* [Task brief]
Every line in the records below that holds the word "fornece" is to be copied.

Saved entries:
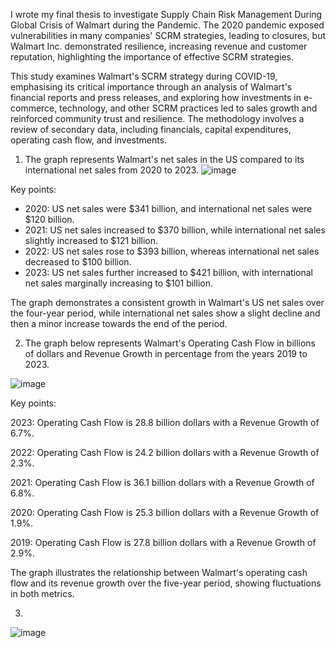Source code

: I wrote my final thesis to investigate Supply Chain Risk Management During Global Crisis of Walmart during the Pandemic. 
The 2020 pandemic exposed vulnerabilities in many companies' SCRM strategies, leading to closures,
but Walmart Inc. demonstrated resilience, increasing revenue and customer reputation, highlighting the
importance of effective SCRM strategies.

This study examines Walmart's SCRM strategy during COVID-19, emphasising its critical importance
through an analysis of Walmart's financial reports and press releases, and exploring how investments in
e-commerce, technology, and other SCRM practices led to sales growth and reinforced community
trust and resilience. The methodology involves a review of secondary data, including financials, capital
expenditures, operating cash flow, and investments.


1) The graph represents Walmart's net sales in the US compared to its international net sales from 2020 to 2023.
![image](https://github.com/Srikrishnareddy00/BBA_Final_Project_Sri_Krishna_Reddy/assets/152496878/f0315e9a-a9e9-46ce-ab4d-61271e350a16)

Key points:

* 2020: US net sales were $341 billion, and international net sales were $120 billion.
* 2021: US net sales increased to $370 billion, while international net sales slightly increased to $121 billion.
* 2022: US net sales rose to $393 billion, whereas international net sales decreased to $100 billion.
* 2023: US net sales further increased to $421 billion, with international net sales marginally increasing to $101 billion.

The graph demonstrates a consistent growth in Walmart's US net sales over the four-year period, while international net sales show a slight decline and then a minor increase towards the end of the period.



2)  The graph below represents Walmart's Operating Cash Flow in billions of dollars and Revenue Growth in percentage from the years 2019 to 2023.

![image](https://github.com/Srikrishnareddy00/BBA_Final_Project_Sri_Krishna_Reddy/assets/152496878/473c4956-3396-4117-a527-329b5f1ba007)

 Key points:

2023: Operating Cash Flow is 28.8 billion dollars with a Revenue Growth of 6.7%.

2022: Operating Cash Flow is 24.2 billion dollars with a Revenue Growth of 2.3%.

2021: Operating Cash Flow is 36.1 billion dollars with a Revenue Growth of 6.8%.

2020: Operating Cash Flow is 25.3 billion dollars with a Revenue Growth of 1.9%.

2019: Operating Cash Flow is 27.8 billion dollars with a Revenue Growth of 2.9%.

The graph illustrates the relationship between Walmart's operating cash flow and its revenue growth over the five-year period, showing fluctuations in both metrics.



3)
![image](https://github.com/Srikrishnareddy00/BBA_Final_Project_Sri_Krishna_Reddy/assets/152496878/0ed60239-fa15-46d2-8b02-b8264f11b7f7)








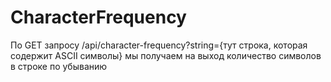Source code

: # CharacterFrequency
По GET запросу /api/character-frequency?string={тут строка, которая содержит ASCII символы}
мы получаем на выход количество символов в строке по убыванию
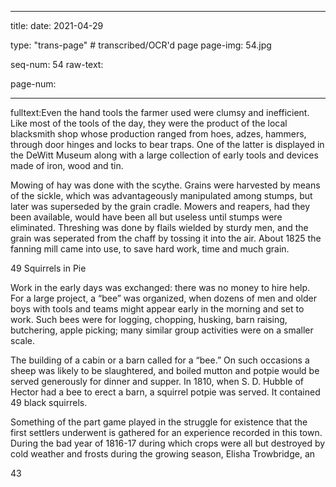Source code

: 
---

title: 
date: 2021-04-29

type: "trans-page" # transcribed/OCR'd page
page-img: 54.jpg

seq-num: 54
raw-text:

page-num:

---

fulltext:Even the hand tools the farmer used were clumsy and inefficient. Like most of the tools of the day, they were the product of the local blacksmith shop whose production ranged from hoes, adzes, hammers, through door hinges and locks to bear traps. One of the latter is displayed in the DeWitt Museum along with a large collection of early tools and devices made of iron, wood and tin.

Mowing of hay was done with the scythe. Grains were harvested by means of the sickle, which was advantageously manipulated among stumps, but later was superseded by the grain cradle. Mowers and reapers, had they been available, would have been all but useless until stumps were eliminated. Threshing was done by flails wielded by sturdy men, and the grain was seperated from the chaff by tossing it into the air. About 1825 the fanning mill came into use, to save hard work, time and much grain.

49 Squirrels in Pie

Work in the early days was exchanged: there was no money to hire help. For a large project, a “bee” was organized, when dozens of men and older boys with tools and teams might appear early in the morning and set to work. Such bees were for logging, chopping, husking, barn raising, butchering, apple picking; many similar group activities were on a smaller scale.

The building of a cabin or a barn called for a “bee.” On such occasions a sheep was likely to be slaughtered, and boiled mutton and potpie would be served generously for dinner and supper. In 1810, when S. D. Hubble of Hector had a bee to erect a barn, a squirrel potpie was served. It contained 49 black squirrels.

Something of the part game played in the struggle for existence that the first settlers underwent is gathered for an experience recorded in this town. During the bad year of 1816-17 during which crops were all but destroyed by cold weather and frosts during the growing season, Elisha Trowbridge, an

43 
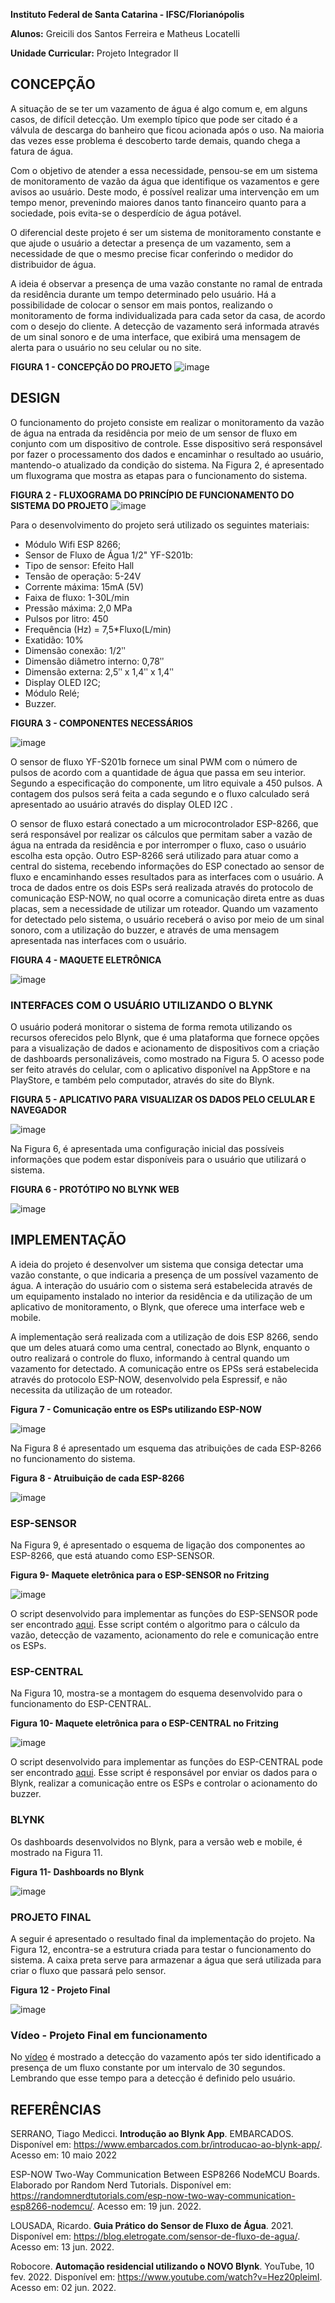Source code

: **Instituto Federal de Santa Catarina - IFSC/Florianópolis**

**Alunos:** Greicili dos Santos Ferreira e Matheus Locatelli

**Unidade Curricular:** Projeto Integrador II

## **CONCEPÇÃO**
A situação de se ter um vazamento de água é algo comum e, em alguns casos, de difícil
detecção. Um exemplo típico que pode ser citado é a válvula de descarga do banheiro que
ficou acionada após o uso. Na maioria das vezes esse problema é descoberto tarde demais,
quando chega a fatura de água.

Com o objetivo de atender a essa necessidade, pensou-se em um sistema de monitoramento
de vazão da água que identifique os vazamentos e gere avisos ao usuário. Deste modo, é
possível realizar uma intervenção em um tempo menor, prevenindo maiores danos tanto
financeiro quanto para a sociedade, pois evita-se o desperdício de água potável.

O diferencial deste projeto é ser um sistema de monitoramento constante e que ajude o
usuário a detectar a presença de um vazamento, sem a necessidade de que o mesmo precise
ficar conferindo o medidor do distribuidor de água.

A ideia é observar a presença de uma vazão constante no ramal de entrada da residência
durante um tempo determinado pelo usuário. Há a possibilidade de colocar o sensor em mais
pontos, realizando o monitoramento de forma individualizada para cada setor da casa, de
acordo com o desejo do cliente. A detecção de vazamento será informada através de um sinal
sonoro e de uma interface, que exibirá uma mensagem de alerta para o usuário no seu celular ou no site.


**FIGURA 1 - CONCEPÇÃO DO PROJETO**
![image](https://github.com/Greicili/PI2-Deteccao_vazamento/assets/81031562/b624517c-89d1-40b9-bcfe-cd24b6570c51)


## **DESIGN**
O funcionamento do projeto consiste em realizar o monitoramento da vazão de água na
entrada da residência por meio de um sensor de fluxo em conjunto com um dispositivo de
controle. Esse dispositivo será responsável por fazer o processamento dos dados e
encaminhar o resultado ao usuário, mantendo-o atualizado da condição do sistema. Na Figura
2, é apresentado um fluxograma que mostra as etapas para o funcionamento do sistema.

**FIGURA 2 - FLUXOGRAMA DO PRINCÍPIO DE FUNCIONAMENTO DO SISTEMA DO PROJETO**
![image](https://github.com/Greicili/PI2-Deteccao_vazamento/assets/81031562/3335e96e-5513-4ed9-986f-73d3f027b40e)

Para o desenvolvimento do projeto será utilizado os seguintes materiais:
* Módulo Wifi ESP 8266;
* Sensor de Fluxo de Água 1/2" YF-S201b:
 * Tipo de sensor: Efeito Hall
 * Tensão de operação: 5-24V
 * Corrente máxima: 15mA (5V)
 * Faixa de fluxo: 1-30L/min
 * Pressão máxima: 2,0 MPa
 * Pulsos por litro: 450
 * Frequência (Hz) = 7,5*Fluxo(L/min)
 * Exatidão: 10%
 * Dimensão conexão: 1/2ʺ
 * Dimensão diâmetro interno: 0,78ʺ
 * Dimensão externa: 2,5ʺ x 1,4ʺ x 1,4ʺ
* Display OLED I2C;
* Módulo Relé;
* Buzzer.

 
**FIGURA 3 - COMPONENTES NECESSÁRIOS**

![image](https://github.com/Greicili/PI2-Deteccao_vazamento/assets/81031562/d0d556ce-439e-4c2e-9e86-01b5f263512e)

O sensor de fluxo YF-S201b fornece um sinal PWM com o número de pulsos de acordo com a
quantidade de água que passa em seu interior. Segundo a especificação do componente, um
litro equivale a 450 pulsos. A contagem dos pulsos será feita a cada segundo e o fluxo
calculado será apresentado ao usuário através do display OLED I2C .

O sensor de fluxo estará conectado a um microcontrolador ESP-8266, que será responsável
por realizar os cálculos que permitam saber a vazão de água na entrada da residência e por
interromper o fluxo, caso o usuário escolha esta opção. Outro ESP-8266 será utilizado para
atuar como a central do sistema, recebendo informações do ESP conectado ao sensor de fluxo
e encaminhando esses resultados para as interfaces com o usuário. A troca de dados entre os
dois ESPs será realizada através do protocolo de comunicação ESP-NOW, no qual ocorre a
comunicação direta entre as duas placas, sem a necessidade de utilizar um roteador. 
Quando um vazamento for detectado pelo sistema, o usuário receberá o aviso por meio de um
sinal sonoro, com a utilização do buzzer, e através de uma mensagem apresentada nas
interfaces com o usuário.

**FIGURA 4 - MAQUETE ELETRÔNICA**

![image](https://github.com/Greicili/PI2-Deteccao_vazamento/assets/81031562/62f21d8c-9526-4456-84ae-2e5e1fdd573d)


### **INTERFACES COM O USUÁRIO UTILIZANDO O BLYNK**
O usuário poderá monitorar o sistema de forma remota utilizando os recursos oferecidos pelo
Blynk, que é uma plataforma que fornece opções para a visualização de dados e acionamento
de dispositivos com a criação de dashboards personalizáveis, como mostrado na Figura 5. O
acesso pode ser feito através do celular, com o aplicativo disponível na AppStore e na PlayStore,
e também pelo computador, através do site do Blynk.

**FIGURA 5 - APLICATIVO PARA VISUALIZAR OS DADOS PELO CELULAR E NAVEGADOR**

![image](https://github.com/Greicili/PI2-Deteccao_vazamento/assets/81031562/4b0fcc6f-e0c1-449b-94f2-09c1b4ac5ccf)

Na Figura 6, é apresentada uma configuração inicial das possíveis informações que podem
estar disponíveis para o usuário que utilizará o sistema.

**FIGURA 6 - PROTÓTIPO NO BLYNK WEB**

![image](https://github.com/Greicili/PI2-Deteccao_vazamento/assets/81031562/63a77dfe-dd00-4186-a4d4-b1c456d9df18)


## **IMPLEMENTAÇÃO**
A ideia do projeto é desenvolver um sistema que consiga detectar uma vazão constante, o que
indicaria a presença de um possível vazamento de água. A interação do usuário com o sistema
será estabelecida através de um equipamento instalado no interior da residência e da
utilização de um aplicativo de monitoramento, o Blynk, que oferece uma interface web e
mobile.

A implementação será realizada com a utilização de dois ESP 8266, sendo que um deles
atuará como uma central, conectado ao Blynk, enquanto o outro realizará o controle do fluxo,
informando à central quando um vazamento for detectado. A comunicação entre os EPSs será
estabelecida através do protocolo ESP-NOW, desenvolvido pela Espressif, e não necessita da
utilização de um roteador.

**Figura 7 - Comunicação entre os ESPs utilizando ESP-NOW**

![image](https://github.com/Greicili/PI2-Deteccao_vazamento/assets/81031562/7fc59aa0-b9fb-498f-a95f-3c0007b9a11c)

Na Figura 8 é apresentado um esquema das atribuições de cada ESP-8266 no
funcionamento do sistema.

**Figura 8 - Atruibuição de cada ESP-8266**

![image](https://github.com/Greicili/PI2-Deteccao_vazamento/assets/81031562/1c007764-f877-49b2-881f-17bbec6d1fe2)


### **ESP-SENSOR**
Na Figura 9, é apresentado o esquema de ligação dos componentes ao ESP-8266, que está
atuando como ESP-SENSOR.

**Figura 9- Maquete eletrônica para o ESP-SENSOR no Fritzing**

![image](https://github.com/Greicili/PI2-Deteccao_vazamento/assets/81031562/6dd95f9f-1756-4782-848d-df7ee7915e2d)

O script desenvolvido para implementar as funções do ESP-SENSOR pode ser encontrado
[aqui](https://github.com/Greicili/PI2-Deteccao_vazamento/blob/main/ESP-SENSOR). Esse script contém o algoritmo para o cálculo da vazão, detecção de vazamento,
acionamento do rele e comunicação entre os ESPs.

### **ESP-CENTRAL**
Na Figura 10, mostra-se a montagem do esquema desenvolvido para o funcionamento do ESP-CENTRAL.

**Figura 10- Maquete eletrônica para o ESP-CENTRAL no Fritzing**

![image](https://github.com/Greicili/PI2-Deteccao_vazamento/assets/81031562/ad308250-5c05-4244-acea-ad1cce406983)

O script desenvolvido para implementar as funções do ESP-CENTRAL pode ser encontrado
[aqui](https://github.com/Greicili/PI2-Deteccao_vazamento/blob/main/ESP-Central). Esse script é responsável por enviar os dados para o Blynk, realizar a comunicação entre
os ESPs e controlar o acionamento do buzzer.


### **BLYNK**
Os dashboards desenvolvidos no Blynk, para a versão web e mobile, é mostrado na Figura 11.

**Figura 11- Dashboards no Blynk**

![image](https://github.com/Greicili/PI2-Deteccao_vazamento/assets/81031562/f0c30ddc-ec04-4ab8-9ac9-9ed52db3a5b4)

### **PROJETO FINAL**
A seguir é apresentado o resultado final da implementação do projeto. Na Figura 12,
encontra-se a estrutura criada para testar o funcionamento do sistema. A caixa preta serve
para armazenar a água que será utilizada para criar o fluxo que passará pelo sensor.

**Figura 12 - Projeto Final**

![image](https://github.com/Greicili/PI2-Deteccao_vazamento/assets/81031562/0dbf6f8f-31ca-4bee-8fbc-d5ef948176ca)

### **Vídeo - Projeto Final em funcionamento**
No [vídeo](https://github.com/Greicili/PI2-Deteccao_vazamento/blob/main/Video_Projeto_final_PI2.mp4) é mostrado a detecção do vazamento após ter sido identificado a presença de um
fluxo constante por um intervalo de 30 segundos. Lembrando que esse tempo para a detecção é definido pelo usuário.





## **REFERÊNCIAS**
SERRANO, Tiago Medicci. **Introdução ao Blynk App**. EMBARCADOS. Disponível em:
https://www.embarcados.com.br/introducao-ao-blynk-app/. Acesso em: 10 maio 2022

ESP-NOW Two-Way Communication Between ESP8266 NodeMCU Boards. Elaborado por
Random Nerd Tutorials. Disponível em: https://randomnerdtutorials.com/esp-now-two-way-communication-esp8266-nodemcu/. Acesso em: 19 jun. 2022.

LOUSADA, Ricardo. **Guia Prático do Sensor de Fluxo de Água**. 2021. Disponível em:
https://blog.eletrogate.com/sensor-de-fluxo-de-agua/. Acesso em: 13 jun. 2022.

Robocore. **Automação residencial utilizando o NOVO Blynk**. YouTube, 10 fev. 2022.
Disponível em: https://www.youtube.com/watch?v=Hez20pleimI. Acesso em: 02 jun. 2022.
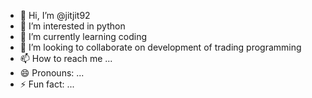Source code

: - 👋 Hi, I’m @jitjit92
- 👀 I’m interested in python
- 🌱 I’m currently learning coding
- 💞️ I’m looking to collaborate on development of trading programming
- 📫 How to reach me ...
- 😄 Pronouns: ...
- ⚡ Fun fact: ...

<!---
jitjit92/jitjit92 is a ✨ special ✨ repository because its `README.md` (this file) appears on your GitHub profile.
You can click the Preview link to take a look at your changes.
--->
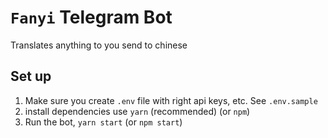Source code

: # `Fanyi` Telegram Bot
Translates anything to you send to chinese

## Set up
1. Make sure you create `.env` file with right api keys, etc. See `.env.sample`
2. install dependencies use `yarn` (recommended) (or `npm`)
3. Run the bot, `yarn start` (or `npm start`)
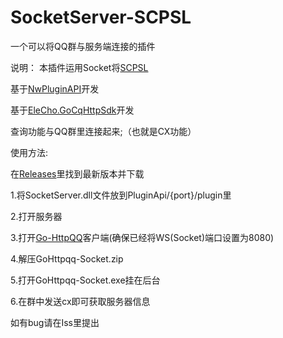 # SocketServer-SCPSL
一个可以将QQ群与服务端连接的插件


说明：
本插件运用Socket将[SCPSL](scpslgame.com)

基于[NwPluginAPI](https://github.com/northwood-studios/NwPluginAPI/)开发

基于[EleCho.GoCqHttpSdk](https://github.com/OrgEleCho/EleCho.GoCqHttpSdk)开发

查询功能与QQ群里连接起来;（也就是CX功能）



使用方法:


在[Releases](https://github.com/NLK-TeamOffice/SocketServer-SCPSL/releases/)里找到最新版本并下载


1.将SocketServer.dll文件放到PluginApi/{port}/plugin里


2.打开服务器


3.打开[Go-HttpQQ](https://docs.go-cqhttp.org/)客户端(确保已经将WS(Socket)端口设置为8080)


4.解压GoHttpqq-Socket.zip


5.打开GoHttpqq-Socket.exe挂在后台 


6.在群中发送cx即可获取服务器信息




如有bug请在Iss里提出
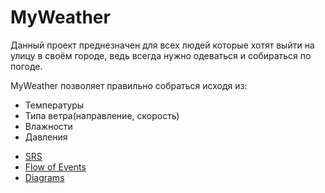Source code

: # MyWeather

Данный проект преднезначен для всех людей которые хотят выйти на улицу в своём городе, ведь всегда нужно одеваться и собираться по погоде.

MyWeather позволяет правильно собраться исходя из:
* Температуры
* Типа ветра(направление, скорость)
* Влажности
* Давления

-   [SRS](https://github.com/vampir9939/Tritpo/tree/master/MyWeather/Documentation/SRS.md)
-   [Flow of Events](https://github.com/vampir9939/Tritpo/tree/master/MyWeather/Documentation/FlowOfEvents.md)
-   [Diagrams](https://github.com/vampir9939/Tritpo/tree/master/MyWeather/Documentation/Diagrams)

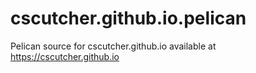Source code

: # cscutcher.github.io.pelican
Pelican source for cscutcher.github.io available at https://cscutcher.github.io
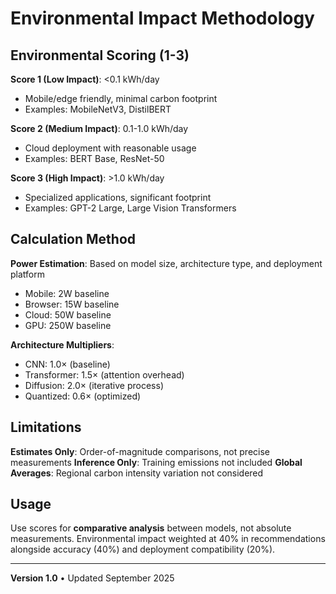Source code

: # Environmental Impact Methodology

## Environmental Scoring (1-3)

**Score 1 (Low Impact)**: <0.1 kWh/day
- Mobile/edge friendly, minimal carbon footprint
- Examples: MobileNetV3, DistilBERT

**Score 2 (Medium Impact)**: 0.1-1.0 kWh/day  
- Cloud deployment with reasonable usage
- Examples: BERT Base, ResNet-50

**Score 3 (High Impact)**: >1.0 kWh/day
- Specialized applications, significant footprint
- Examples: GPT-2 Large, Large Vision Transformers

## Calculation Method

**Power Estimation**: Based on model size, architecture type, and deployment platform
- Mobile: 2W baseline
- Browser: 15W baseline  
- Cloud: 50W baseline
- GPU: 250W baseline

**Architecture Multipliers**:
- CNN: 1.0× (baseline)
- Transformer: 1.5× (attention overhead)
- Diffusion: 2.0× (iterative process)
- Quantized: 0.6× (optimized)

## Limitations

**Estimates Only**: Order-of-magnitude comparisons, not precise measurements
**Inference Only**: Training emissions not included
**Global Averages**: Regional carbon intensity variation not considered

## Usage

Use scores for **comparative analysis** between models, not absolute measurements. Environmental impact weighted at 40% in recommendations alongside accuracy (40%) and deployment compatibility (20%).

---
**Version 1.0** • Updated September 2025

* [Answer space]
O sensor de fluxo YF-S201b fornece um sinal PWM com o número de pulsos de acordo com a
Blynk, que é uma plataforma que fornece opções para a visualização de dados e acionamento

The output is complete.